Les puissances de la modernité cinématographique, en tant qu'elles soumettent ici quelques vieux mythes littéraires et bibliques dont l'aura est passablement étiolée à la double épreuve d'un tournage avec des acteurs non-professionnels et d'un refus de la dramatisation scénaristique, engagent ainsi un degré de croyance du cinéaste doublé d'un degré équivalent de confiance de la part du spectateur qui constituent les deux faces complémentaires à partir desquelles il serait encore possible de vérifier l'actualité mythique des grands récits mobilisés. D'un côté, la croyance du réalisateur confiant en ses faibles moyens (une équipe technique ultra-réduite, deux acteurs non-professionnels et une petite caméra numérique) pouvait recouper ainsi celle de Don Quichotte en butte dans Honor de cavalleria contre la vie matérielle contestant (via notamment la figure sceptique de Sancho Pança) ses légendaires fabulations chevaleresques. De l'autre, la confiance du spectateur pouvait converger dans Le Chant des oiseaux avec la croyance des rois mages persévérant dans un voyage matériellement difficile dont le terme (la déposition des offrandes devant le divin enfant né de Marie sur les notes de violoncelle du musicien anti-franquiste Pau Casals) constitue encore aujourd'hui l'acmé du geste cinématographique d'Albert Serra, lointain héritier (comme l'était Il Vangelo Secondo Matteo de Pier Paolo Pasolini en 1964) avec son troisième long-métrage néo-franciscain de Onze fioretti de François d'Assise (1950) de Roberto Rossellini.

 

 

Avoir confiance dans des films qui tournent souverainement le dos aux mécanismes identificatoires comme aux narrations scénarisées de la représentation classique parce qu'ils sont soutenus par une croyance selon laquelle la réalité documentaire du tournage vient éprouver puis attester de la vérité minimale des grands récits littéraires et mythiques (inscrits ainsi dans une perspective soustractive comme le dirait Alain Badiou), c'est leur accorder une puissance de modernité qui est celle de la contemporanéité. Les films contemporains étant par excellence ceux qui investissent la césure structurale entre l'actuel et l'inactuel afin que la lumière faible ou fossile des temps anciens ou disparus puisse un tout petit peu transpercer la nuit ténébreuse du maintenant (cf. Giorgio Agamben, Qu'est-ce que le contemporain ?, éd. Payot & Rivages, 2008).

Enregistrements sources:

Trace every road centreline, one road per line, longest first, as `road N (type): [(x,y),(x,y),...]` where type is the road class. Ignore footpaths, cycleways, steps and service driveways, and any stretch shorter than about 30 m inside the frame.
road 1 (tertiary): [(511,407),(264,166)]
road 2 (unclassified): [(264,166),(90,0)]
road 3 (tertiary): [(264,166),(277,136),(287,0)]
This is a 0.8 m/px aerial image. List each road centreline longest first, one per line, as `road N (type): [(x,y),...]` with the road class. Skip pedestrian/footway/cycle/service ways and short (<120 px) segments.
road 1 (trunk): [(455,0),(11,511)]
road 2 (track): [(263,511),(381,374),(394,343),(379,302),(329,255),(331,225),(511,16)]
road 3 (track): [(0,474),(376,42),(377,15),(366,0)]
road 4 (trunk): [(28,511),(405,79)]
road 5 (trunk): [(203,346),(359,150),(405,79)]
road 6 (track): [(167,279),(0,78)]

TRAVAIL À FAIRE:
A: Reprenez le texte sur le cinéma d'Albert Serra depuis les mots « Avoir confiance dans » jusqu'à « Payot & Rivages, 2008). » inclus, en renommant « croyance » en « foi ».
B: Selon le texte sur le cinéma d'Albert Serra, dans quel film de ce cinéaste figure Don Quichotte ?
C: Prolongez le texte sur le cinéma d'Albert Serra à la suite de sa dernière phrase.

RÉSULTATS OBTENUS:
A:
Avoir confiance dans des films qui tournent souverainement le dos aux mécanismes identificatoires comme aux narrations scénarisées de la représentation classique parce qu'ils sont soutenus par une foi selon laquelle la réalité documentaire du tournage vient éprouver puis attester de la vérité minimale des grands récits littéraires et mythiques (inscrits ainsi dans une perspective soustractive comme le dirait Alain Badiou), c'est leur accorder une puissance de modernité qui est celle de la contemporanéité. Les films contemporains étant par excellence ceux qui investissent la césure structurale entre l'actuel et l'inactuel afin que la lumière faible ou fossile des temps anciens ou disparus puisse un tout petit peu transpercer la nuit ténébreuse du maintenant (cf. Giorgio Agamben, Qu'est-ce que le contemporain ?, éd. Payot & Rivages, 2008).

B: Dans Honor de cavalleria.

C:
Si le contemporain est l'inactuel, ainsi que le disait Roland Barthes cité par Giorgio Agamben dans son opuscule, alors il y a tout lieu de faire encore l'effort de se coltiner les grands récits d'hier, mais dans une perspective anti-spectaculaire et soustractive, déflationniste ou minimaliste interrogeant ce qui reste de leur aura abîmée par l'enfer désenchanté de la modernité. Ce reste d'aura est alors précisément ce à partir de quoi se nouent dans les films d'Albert Serra les questions de la croyance et de la confiance qui, de l'art à la politique en passant par l'amitié et le mythe, persistent à demeurer essentielles alors même que les temps actuels sont captifs de l'incrédulité cynique propre à l'idéologie néolibérale. Et si la voie privilégiée d'accès au présent prend la forme d'une archéologie, ainsi que l'affirme l'auteur de Qu'est-ce que le contemporain ?, elle prend avec Albert Serra l'aspect inhabituel d'une relecture de mythes plus ou moins inactuels soumise à l'épreuve de vérité filmique d'un tournage numérique en lisière indiscernable de la prise, de sa répétition comme de l'intervalle séparant deux prises ou deux répétitions de la même prise, et en conséquence ouvert aux aventures matérielles de sa réalité documentaire (en gros, comme si Andy Warhol tournait les scripts de Pier Paolo Pasolini).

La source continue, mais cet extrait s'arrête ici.